## Direction
Count the lines in the material below that contain the string "kern", and reply with that number alone.

╔══

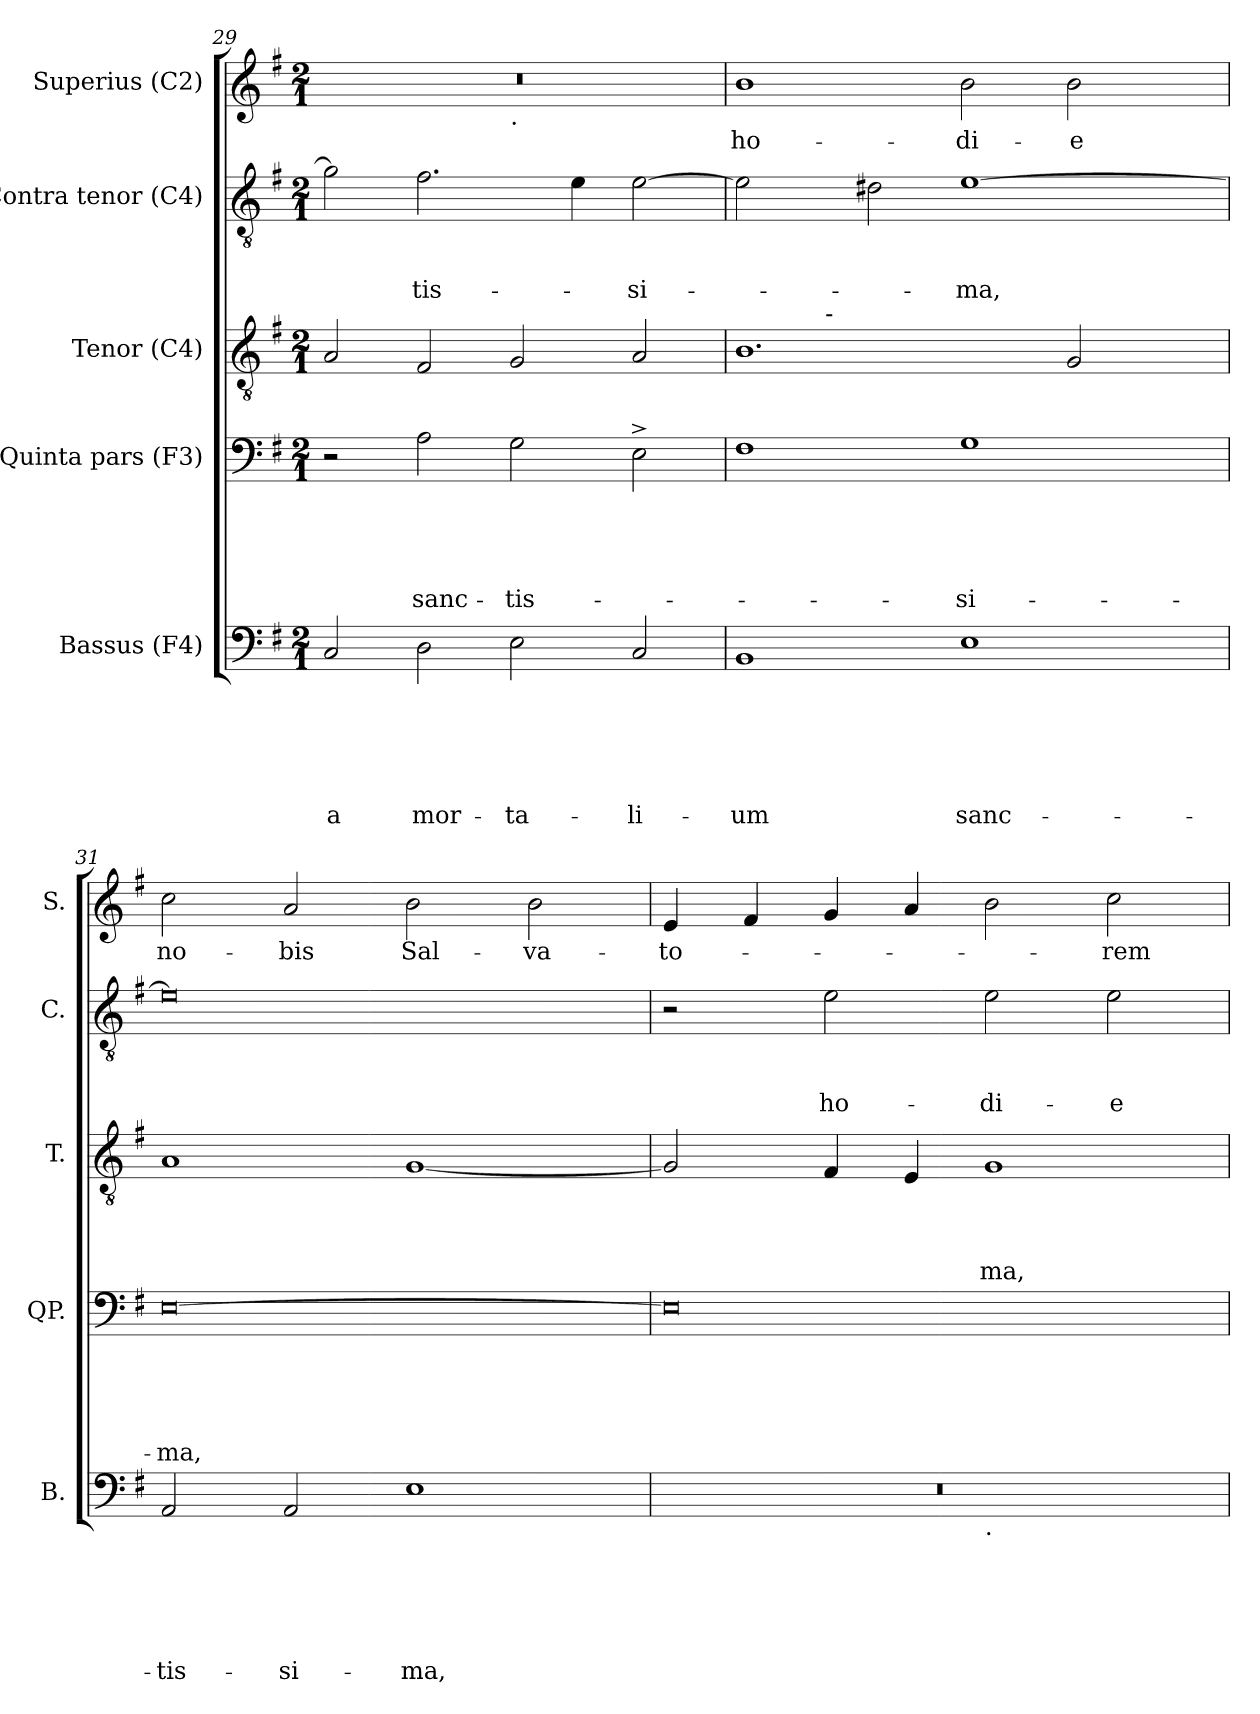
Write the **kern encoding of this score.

**kern	**text	**text	**text	**text	**text	**text	**kern	**text	**text	**text	**text	**text	**kern	**text	**text	**text	**text	**kern	**text	**text	**text	**kern	**text
*part5	*part5	*part5	*part5	*part5	*part5	*part5	*part4	*part4	*part4	*part4	*part4	*part4	*part3	*part3	*part3	*part3	*part3	*part2	*part2	*part2	*part2	*part1	*part1
*staff5	*staff5	*staff5	*staff5	*staff5	*staff5	*staff5	*staff4	*staff4	*staff4	*staff4	*staff4	*staff4	*staff3	*staff3	*staff3	*staff3	*staff3	*staff2	*staff2	*staff2	*staff2	*staff1	*staff1
*I"Bassus (F4)	*	*	*	*	*	*	*I"Quinta pars (F3)	*	*	*	*	*	*I"Tenor (C4)	*	*	*	*	*I"Contra tenor (C4)	*	*	*	*I"Superius (C2)	*
*I'B.	*	*	*	*	*	*	*I'QP.	*	*	*	*	*	*I'T.	*	*	*	*	*I'C.	*	*	*	*I'S.	*
*clefF4	*	*	*	*	*	*	*clefF4	*	*	*	*	*	*clefGv2	*	*	*	*	*clefGv2	*	*	*	*clefG2	*
*k[f#]	*	*	*	*	*	*	*k[f#]	*	*	*	*	*	*k[f#]	*	*	*	*	*k[f#]	*	*	*	*k[f#]	*
*G:	*	*	*	*	*	*	*G:	*	*	*	*	*	*G:	*	*	*	*	*G:	*	*	*	*G:	*
*M2/1	*	*	*	*	*	*	*M2/1	*	*	*	*	*	*M2/1	*	*	*	*	*M2/1	*	*	*	*M2/1	*
=29	=29	=29	=29	=29	=29	=29	=29	=29	=29	=29	=29	=29	=29	=29	=29	=29	=29	=29	=29	=29	=29	=29	=29
!	!	!	!	!	!	!LO:LY:b	!	!	!	!	!	!	!	!	!	!	!	!	!	!	!	!	!
*	*	*	*	*	*	*	*	*	*	*	*	*	*	*	*	*	*	*	*	*	*	*^	*
2C/	.	.	.	.	.	-a	2r	.	.	.	.	.	2A/	.	.	.	.	2g\]	.	.	.	0r	1ryy	.
!	!	!	!	!	!	!LO:LY:b	!	!	!	!	!	!LO:LY:b	!	!	!	!	!	!	!	!	!LO:LY:b	!	!	!
2D\	.	.	.	.	.	mor-	2A\	.	.	.	.	sanc-	2F#/	.	.	.	.	2.f#\	.	.	-tis-	.	.	.
!	!	!	!	!	!	!	!	!	!	!	!	!	!	!	!	!	!	!	!	!	!	!	!LO:TX:b:t=.	!
!	!	!	!	!	!	!LO:LY:b	!	!	!	!	!	!LO:LY:b	!	!	!	!	!	!	!	!	!	!	!	!
2E\	.	.	.	.	.	-ta-	2G\	.	.	.	.	-tis-	2G/	.	.	.	.	.	.	.	.	.	1ryy	.
.	.	.	.	.	.	.	.	.	.	.	.	.	.	.	.	.	.	4e\	.	.	.	.	.	.
!	!	!	!	!	!	!LO:LY:b	!	!	!	!	!	!	!	!	!	!	!	!	!	!	!LO:LY:b	!	!	!
2C/	.	.	.	.	.	-li-	2E^>\	.	.	.	.	.	2A/	.	.	.	.	[<2e\	.	.	-si-	.	.	.
!!LO:LB:g=z
=30	=30	=30	=30	=30	=30	=30	=30	=30	=30	=30	=30	=30	=30	=30	=30	=30	=30	=30	=30	=30	=30	=30	=30	=30
!	!	!	!	!	!	!LO:LY:b	!	!	!	!	!	!	!	!	!	!	!	!	!	!	!	!	!	!LO:LY:b
*	*	*	*	*	*	*	*	*	*	*	*	*	*^	*	*	*	*	*	*	*	*	*v	*v	*
1BB	.	.	.	.	.	-um	1F#	.	.	.	.	.	1.B	3ryy	.	.	.	.	2e\]	.	.	.	1b	ho-
.	.	.	.	.	.	.	.	.	.	.	.	.	.	48.ryy	.	.	.	.	.	.	.	.	.	.
!	!	!	!	!	!	!	!	!	!	!	!	!	!	!LO:TX:a:t=-	!	!	!	!	!	!	!	!	!	!
.	.	.	.	.	.	.	.	.	.	.	.	.	.	3%2ryy	.	.	.	.	.	.	.	.	.	.
.	.	.	.	.	.	.	.	.	.	.	.	.	.	.	.	.	.	.	2d#\	.	.	.	.	.
!	!	!	!	!	!	!LO:LY:b	!	!	!	!	!	!LO:LY:b	!	!	!	!	!	!	!	!	!	!LO:LY:b	!	!LO:LY:b
1E	.	.	.	.	.	sanc-	1G	.	.	.	.	-si-	.	.	.	.	.	.	[>1e	.	.	-ma,	2b\	-di-
.	.	.	.	.	.	.	.	.	.	.	.	.	.	3%2ryy	.	.	.	.	.	.	.	.	.	.
!	!	!	!	!	!	!	!	!	!	!	!	!	!	!	!	!	!	!	!	!	!	!	!	!LO:LY:b
.	.	.	.	.	.	.	.	.	.	.	.	.	2G/	.	.	.	.	.	.	.	.	.	2b\	-e
.	.	.	.	.	.	.	.	.	.	.	.	.	.	6ryy	.	.	.	.	.	.	.	.	.	.
.	.	.	.	.	.	.	.	.	.	.	.	.	.	12ryy	.	.	.	.	.	.	.	.	.	.
.	.	.	.	.	.	.	.	.	.	.	.	.	.	24ryy	.	.	.	.	.	.	.	.	.	.
.	.	.	.	.	.	.	.	.	.	.	.	.	.	96ryy	.	.	.	.	.	.	.	.	.	.
=31	=31	=31	=31	=31	=31	=31	=31	=31	=31	=31	=31	=31	=31	=31	=31	=31	=31	=31	=31	=31	=31	=31	=31	=31
!	!	!	!	!	!	!LO:LY:b	!	!	!	!	!	!LO:LY:b	!	!	!	!	!	!	!	!	!	!	!	!LO:LY:b
*	*	*	*	*	*	*	*	*	*	*	*	*	*v	*v	*	*	*	*	*	*	*	*	*	*
2AA/	.	.	.	.	.	-tis-	[>0E	.	.	.	.	-ma,	1A	.	.	.	.	0e]	.	.	.	2cc\	no-
!	!	!	!	!	!	!LO:LY:b	!	!	!	!	!	!	!	!	!	!	!	!	!	!	!	!	!LO:LY:b
2AA/	.	.	.	.	.	-si-	.	.	.	.	.	.	.	.	.	.	.	.	.	.	.	2a/	-bis
!	!	!	!	!	!	!LO:LY:b	!	!	!	!	!	!	!	!	!	!	!	!	!	!	!	!	!LO:LY:b
1E	.	.	.	.	.	-ma,	.	.	.	.	.	.	[<1G	.	.	.	.	.	.	.	.	2b\	Sal-
!	!	!	!	!	!	!	!	!	!	!	!	!	!	!	!	!	!	!	!	!	!	!	!LO:LY:b
.	.	.	.	.	.	.	.	.	.	.	.	.	.	.	.	.	.	.	.	.	.	2b\	-va-
=32	=32	=32	=32	=32	=32	=32	=32	=32	=32	=32	=32	=32	=32	=32	=32	=32	=32	=32	=32	=32	=32	=32	=32
!	!	!	!	!	!	!	!	!	!	!	!	!	!	!	!	!	!	!	!	!	!	!	!LO:LY:b
*^	*	*	*	*	*	*	*	*	*	*	*	*	*	*	*	*	*	*	*	*	*	*	*
0r	1ryy	.	.	.	.	.	.	0E]	.	.	.	.	.	2G/]	.	.	.	.	2r	.	.	.	4e/	-to-
.	.	.	.	.	.	.	.	.	.	.	.	.	.	.	.	.	.	.	.	.	.	.	4f#/	.
!	!	!	!	!	!	!	!	!	!	!	!	!	!	!	!	!	!	!	!	!	!	!LO:LY:b	!	!
.	.	.	.	.	.	.	.	.	.	.	.	.	.	4F#/	.	.	.	.	2e\	.	.	ho-	4g/	.
.	.	.	.	.	.	.	.	.	.	.	.	.	.	4E/	.	.	.	.	.	.	.	.	4a/	.
!	!LO:TX:b:t=.	!	!	!	!	!	!	!	!	!	!	!	!	!	!	!	!	!	!	!	!	!	!	!
!	!	!	!	!	!	!	!	!	!	!	!	!	!	!	!	!	!	!LO:LY:b	!	!	!	!LO:LY:b	!	!
.	1ryy	.	.	.	.	.	.	.	.	.	.	.	.	1G	.	.	.	-ma,	2e\	.	.	-di-	2b\	.
!	!	!	!	!	!	!	!	!	!	!	!	!	!	!	!	!	!	!	!	!	!	!LO:LY:b	!	!LO:LY:b
.	.	.	.	.	.	.	.	.	.	.	.	.	.	.	.	.	.	.	2e\	.	.	-e	2cc\	-rem
*v	*v	*	*	*	*	*	*	*	*	*	*	*	*	*	*	*	*	*	*	*	*	*	*	*
=	=	=	=	=	=	=	=	=	=	=	=	=	=	=	=	=	=	=	=	=	=	=	=
*-	*-	*-	*-	*-	*-	*-	*-	*-	*-	*-	*-	*-	*-	*-	*-	*-	*-	*-	*-	*-	*-	*-	*-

╚══

## Worked answer
2